Mr. FALLOWS: It was not by reckoning and by most of what I've been able to tell from sources and the press in Asia itself. And I think that a reason why I sort of dissent from most U.S. coverage of this event is number one, it seemed to me the U.S. coverage was affected by what I view as a misperception, which is that China is now so strong and the U.S. is now so weak and so much in need of Chinese money that anything the president did not say or did not complained about in Beijing had to be explained by his need for extra dough. And I think that misreads both relative positions of the two countries and also the negotiating strategy that the Obama team was bringing to this measure.

I think the other thing which has been striking an Asian commentary on the visit is that his goal number one, just to sort of show up and reestablish relationships with this part of the world that is important to the U.S. in diverse ways. And number two, to begin the process of very, very long-term complex negotiations on currency values, on the environment. And I think measured by those reasonable expectations, it was a reasonable success.

RAZ: Jim, you're a Californian, and I have to ask you about the University of California's tuition hikes. More than a 30 percent hike that'll kick in next year. The regents, the Board of Governors, the system said they had no choice, but the students obviously are furious.

Mr. FALLOWS: And understandably. And this is on top of a recent effective eight percent pay cut for almost everybody who works in the UC system. And I think that when social historians write their accounts of America in this era, I think this change in the UC system may be something they pay some attention to.

You and I, Guy, both as sons of California, recognize the role that the higher - the public higher education has had in the fortunes of that state...

RAZ: Right.

Mr. FALLOWS: ...from the UC chain at the top down to the community colleges with the state colleges in between, it offered the highest level of instruction and the research and all these Nobel Prize winning projects that went on, plus access for people to really change their social position. And as California's public finances have collapsed, so too has the pressure growing on the educational system, and I think it's a very important social marker, which I hope can be changed.

RAZ: Finally, Jim, to Sarah Palin 2.0 or maybe 3.0. She is back. She's going rogue. Is this book tour her opening salvo for another run at national office?

Mr. FALLOWS: Well, it could be. But I think there is an explanation which makes even more sense. You know, one possibility is that Sarah Palin is running to be the next president in 2012 or 2016. But you could also say that maybe she's running to be the next Oprah or the next Oprah plus Rush Limbaugh plus Glenn Beck.
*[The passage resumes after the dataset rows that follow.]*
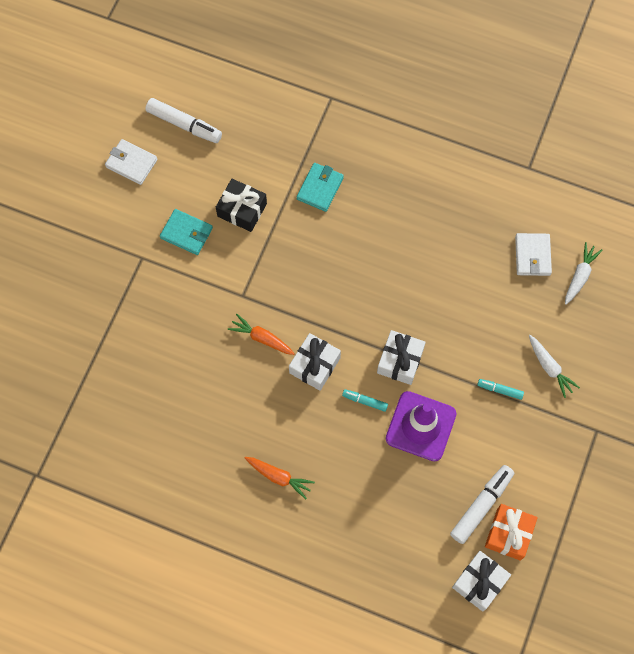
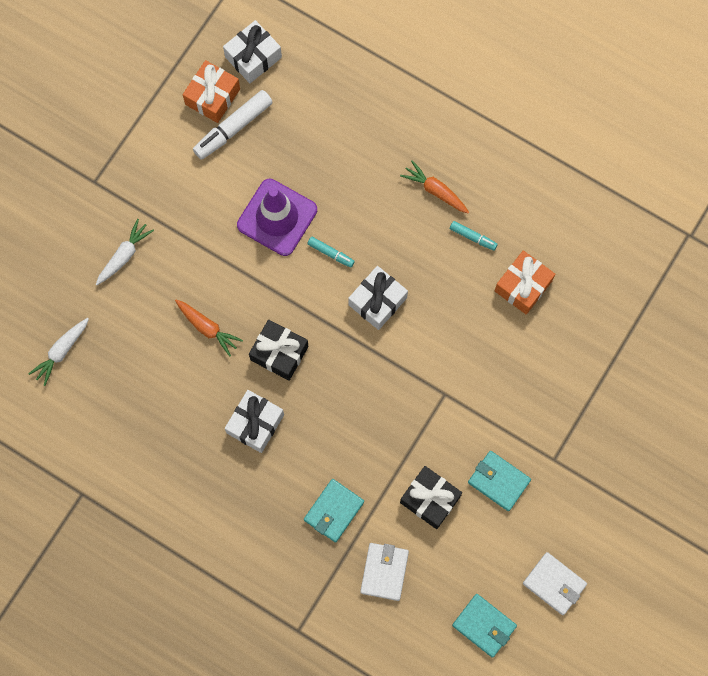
camera: 170 degrees left, 5 degrees up
(184, 124) = (484, 625): white marker -> turquoise wallet
(186, 401) = (523, 286): none -> orange gift
(262, 338) = (430, 341): orange carrot -> orange carrot (207, 328)
(392, 306) = (279, 353): none -> black gift
(400, 361) = (284, 290): white gift -> white gift (255, 424)
(500, 390) = (184, 241): turquoise marker -> turquoise marker (473, 237)
(532, 256) = (107, 384): white wallet -> white wallet (384, 572)
(549, 368) = (124, 255): white carrot -> white carrot turned 60 degrees clockwise

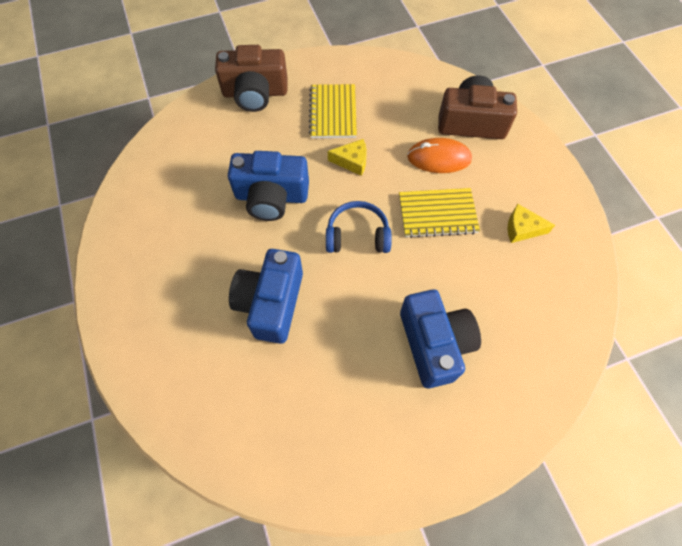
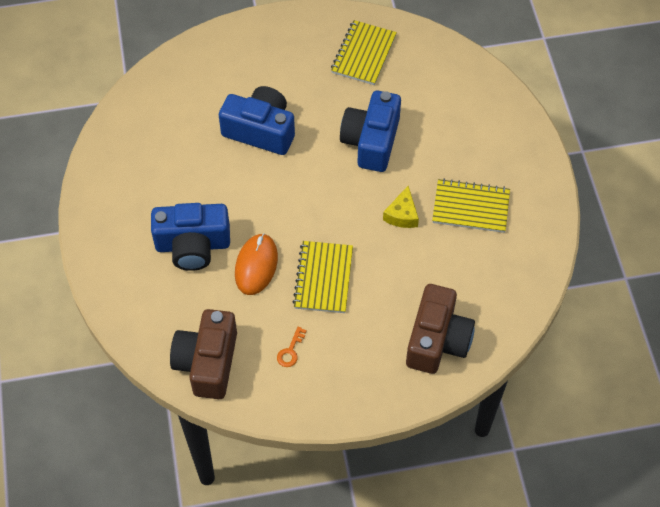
camera: 100 degrees right, 5 degrees down
(158, 219) = (363, 54): none -> yellow notebook
(255, 93) = (509, 139): brown camera -> brown camera (207, 362)
(357, 235) = (314, 205): blue headphones -> none
(439, 158) = (392, 295): orange mouse -> orange mouse (256, 265)
(522, 229) = (290, 351): yellow cheese -> orange key

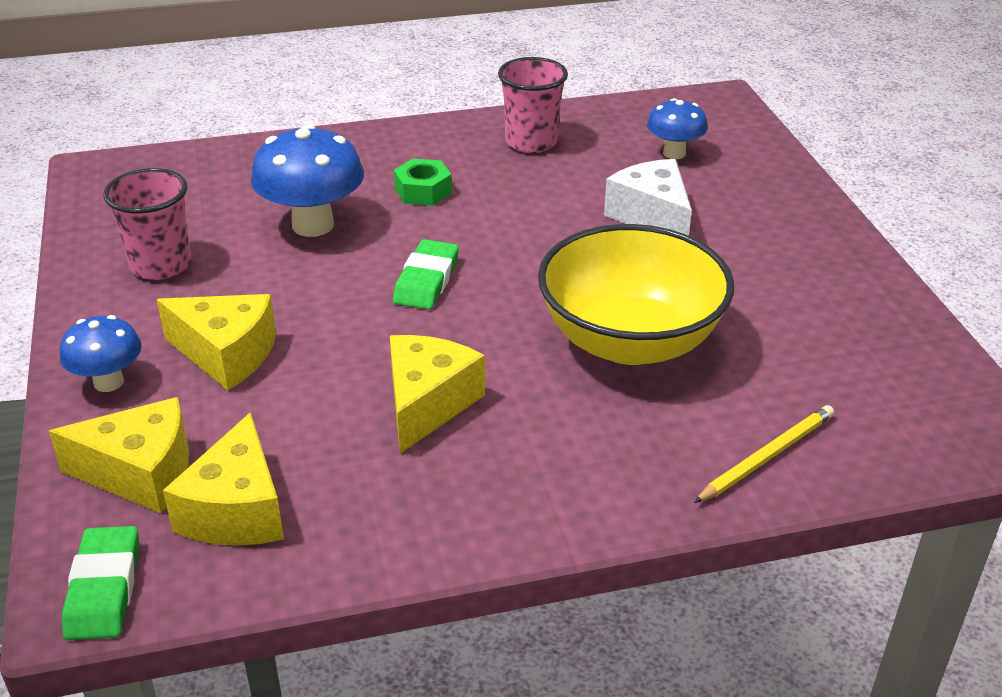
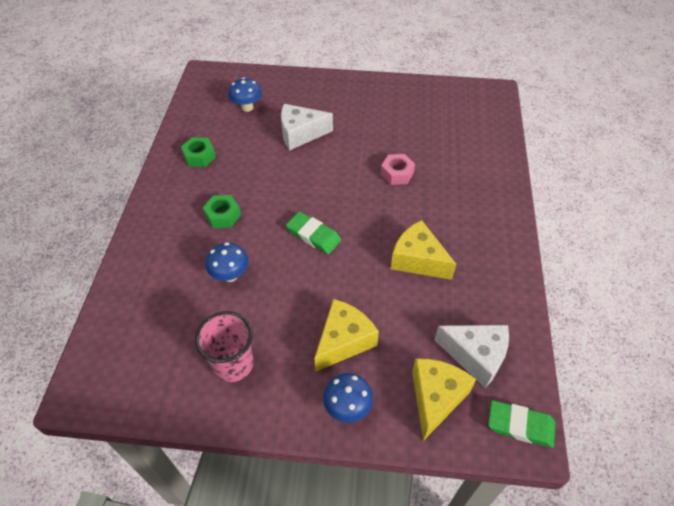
camera: 70 degrees left, 15 degrees up
(237, 510) = (475, 356): yellow cheese -> white cheese
(313, 225) = (230, 275): blue mushroom -> blue mushroom, size x0.60
(531, 142) = (199, 156): pink cup -> green nut
(630, 341) = (397, 173): yellow bowl -> pink nut
(767, 456) = (487, 157): yellow pencil -> none

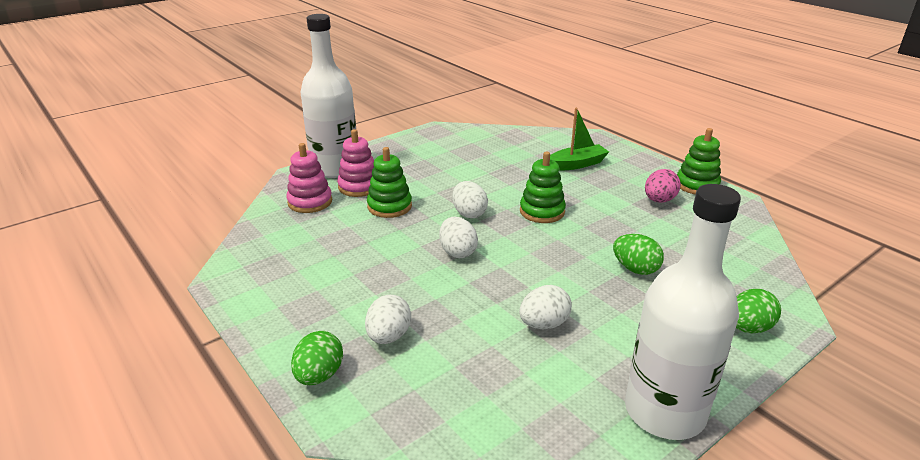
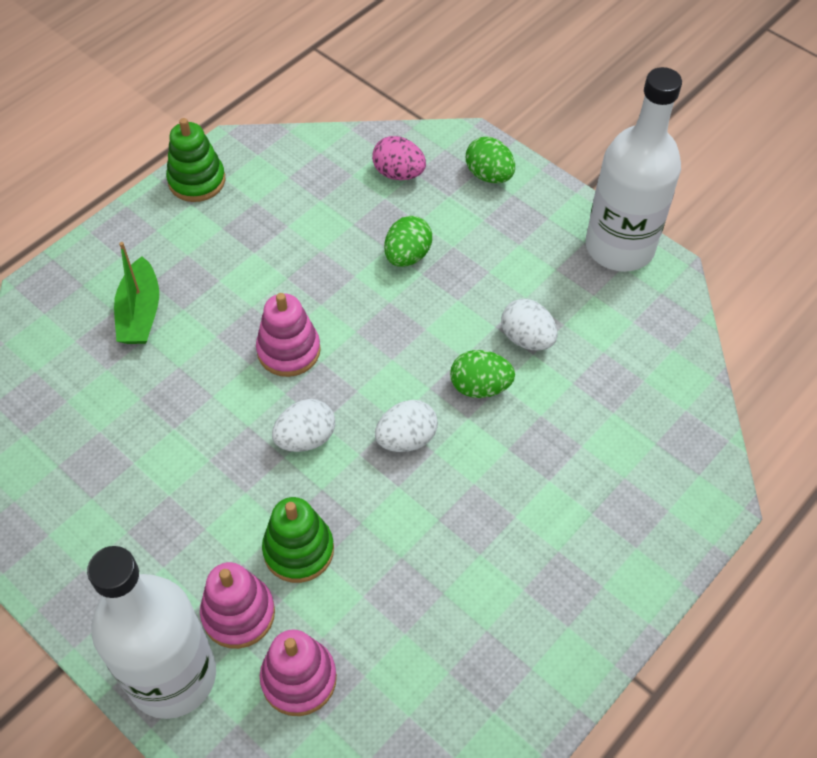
camera: 100 degrees left, 25 degrees up
(319, 375) = (666, 537): green egg -> green egg (480, 387)
(389, 336) = (587, 483): white egg -> none
(542, 211) = (289, 350): green stacking toy -> pink stacking toy
(576, 164) = (140, 313): green boat -> green boat turned 150 degrees counterclockwise
(659, 200) = (243, 223): pink egg -> pink egg (398, 173)

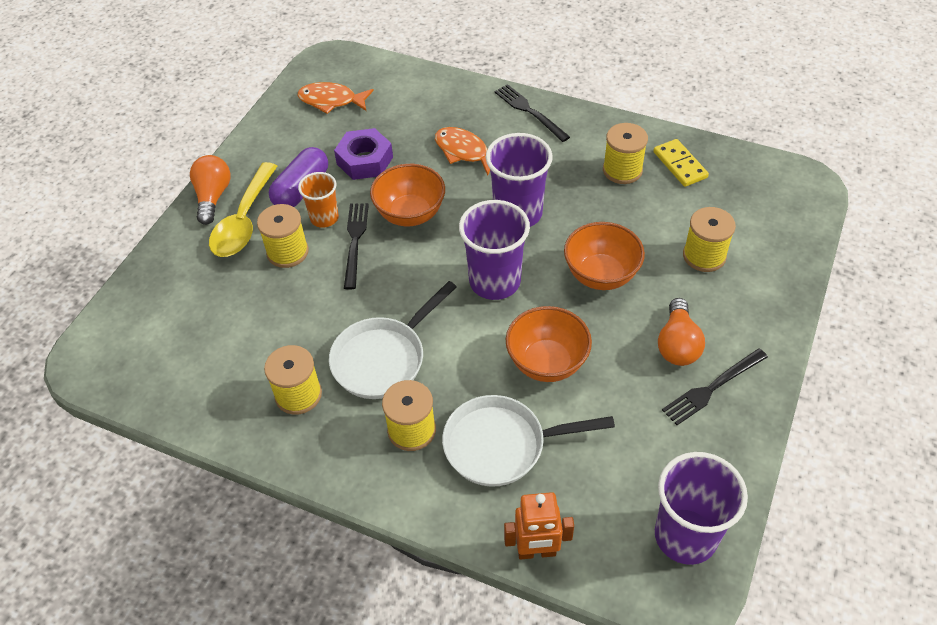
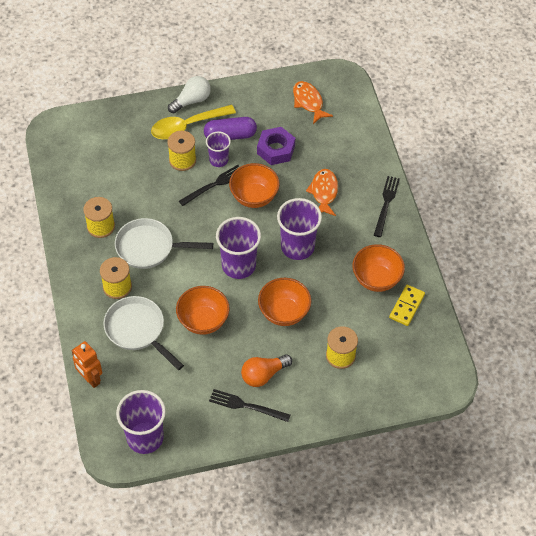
camera: 50 degrees right, 5 degrees up
(213, 197) = (191, 101): orange light bulb -> white light bulb
(324, 218) = (218, 160): orange cup -> purple cup
(622, 170) = (376, 279): yellow spool -> orange bowl

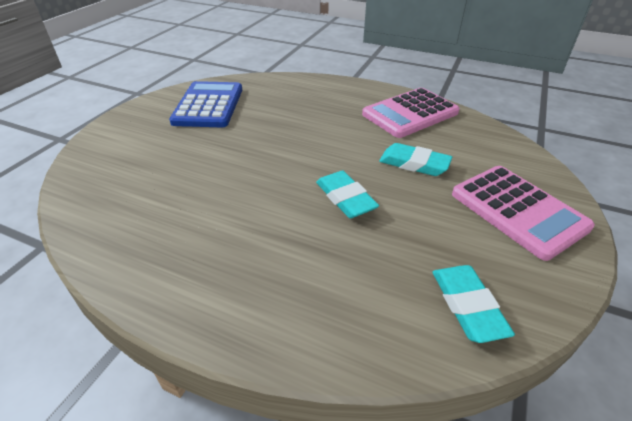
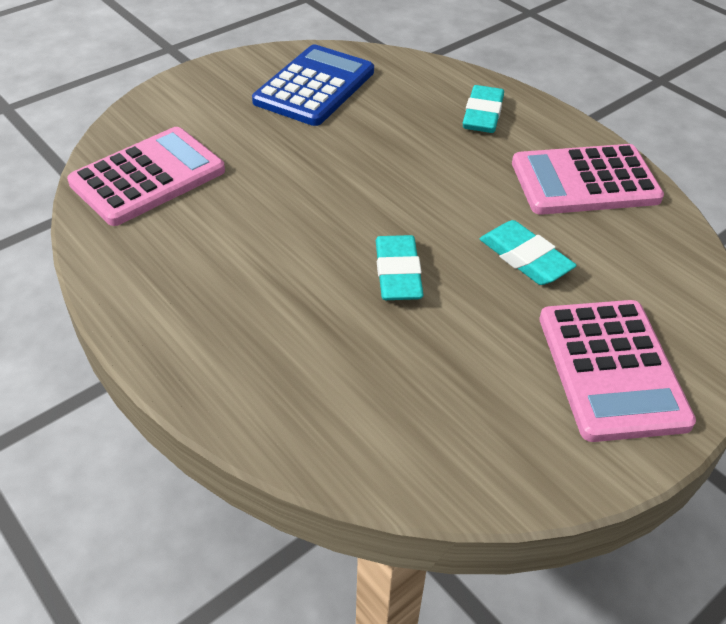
camera: 25 degrees right, 5 degrees up
(117, 192) = (148, 177): none -> pink calculator
(467, 305) = (441, 447): turquoise eraser -> turquoise eraser (482, 114)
In a way, that makes more sense because if you're running to be president in the long run, you have to be very careful about the enemies you make, the way you explain your platform and all the rest. And her book is more the book of a future celebrity and talk show star than it is somebody's who's trying to build those coalitions for the future. But we've learned not to be too certain about what Sarah Palin's going to do.

RAZ: Indeed. That's The Atlantic's James Fallows. He's our news analyst here on the weekends.

Jim, always a pleasure.

Mr. FALLOWS: Thank you very much, Guy.